- _Records for this task_
———

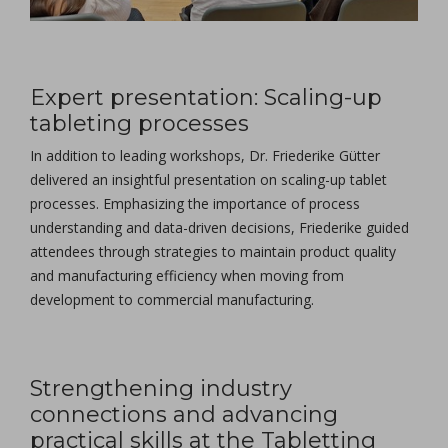
Expert presentation: Scaling-up
tableting processes
In addition to leading workshops, Dr. Friederike Gütter
delivered an insightful presentation on scaling-up tablet
processes. Emphasizing the importance of process
understanding and data-driven decisions, Friederike guided
attendees through strategies to maintain product quality
and manufacturing efficiency when moving from
development to commercial manufacturing.
Strengthening industry
connections and advancing
practical skills at the Tabletting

———

- _Your instructions_
Please copy the text of the items from the start through the line with "understanding and data-driven", switching "insightful" to "informative" and changing nothing else. Leave out the pictures.

- _Exercise solution_
Expert presentation: Scaling-up
tableting processes
In addition to leading workshops, Dr. Friederike Gütter
delivered an informative presentation on scaling-up tablet
processes. Emphasizing the importance of process
understanding and data-driven decisions, Friederike guided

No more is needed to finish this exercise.